I've just been trying to figure out a better way to evaluate LLMs without 10 tabs open. So I built LLMCode Lab, an open-source tool that lets you compare up to 5 models side by side from 30+ available, then fuse their responses into a single synthesized answer.
Perplexity just launched Model Council — multiple models collaborating on answers, but it's locked behind their $200/month Max plan ($2,000/year) and they pick which models run. The Pro plan will come later and be capped. LLMCode Lab gives you this with your own API keys, where you choose every model in the pipeline, and a typical fusion run costs a fraction of a cent.
How it works:
Standard Lab: Pick up to 5 models, enter a prompt, and compare responses side-by-side. Fusion Lab takes your completed results, you choose a synthesizer model, and it combines them into one answer. You decide which models compete. You decide which model to use for the fusion. Full control, no black box.
Funded and Free API Keys:
Free: HuggingFace token (Llama, Qwen, Gemma) + Google free tier (Gemini 2.5 Flash, Flash-Lite, Gemini 3 Flash) Funded: OpenAI (GPT-5, o3), Anthropic (Claude Opus 4.6, Sonnet 4.5), Google paid (Gemini 3 Pro) The comparison step can run entirely on free models. Fusion requires a funded model as the synthesizer — but you're paying per-query at API rates, not $200/month for a subscription.

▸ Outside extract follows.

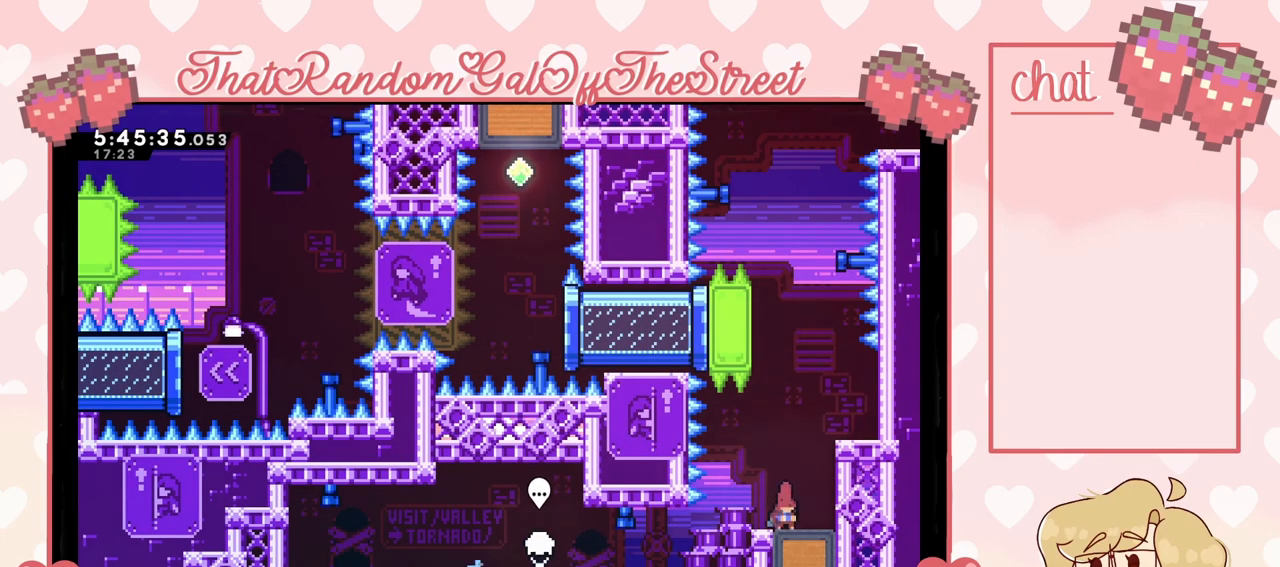
{"buttons": ["A", "L2"], "left_stick": "right", "right_stick": "center", "events": [[133, "X", "up"], [133, "left_stick", "center"], [200, "left_stick", "right"], [400, "L2", "down"], [433, "A", "down"]]}
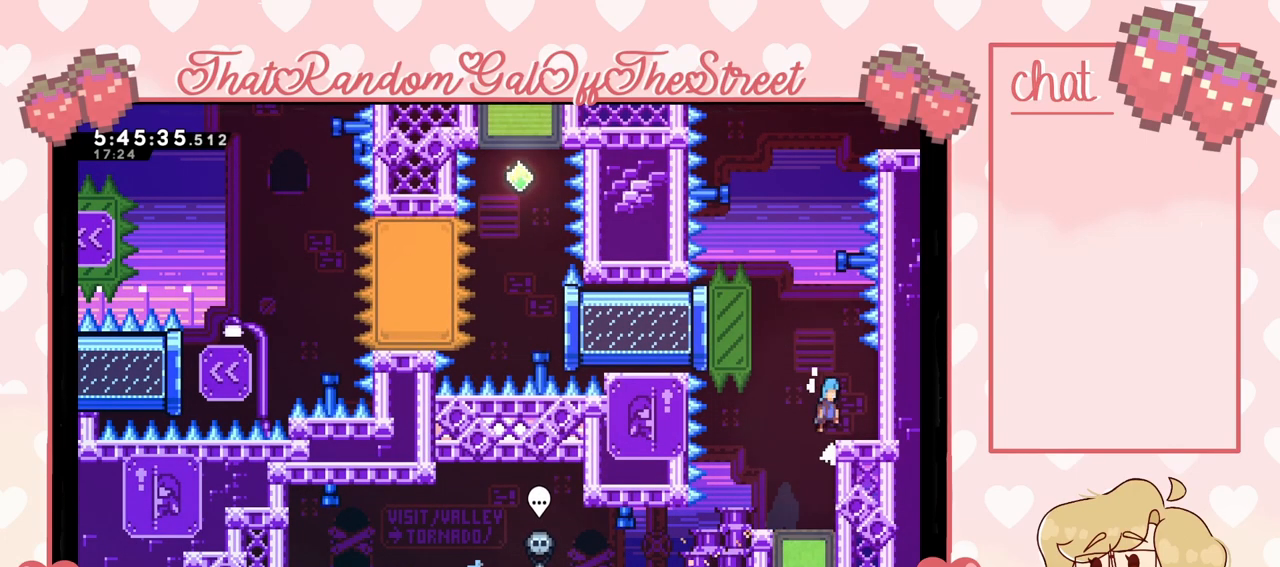
{"buttons": [], "left_stick": "left", "right_stick": "center", "events": [[100, "A", "up"], [100, "L2", "up"], [233, "left_stick", "center"], [367, "left_stick", "left"]]}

Privacy: Your API keys are stored in your browser (localStorage), auto-clear after 24 hours, with no cookies or backend storage.
No sign-up. No paywall. Bring your own keys.
beernet 7 hours ago ago

So how many more LLM-generated "products" do we need to see here? This is inconsistent, with contradictory information, partly blatantly wrong and overall horrible from start to finish.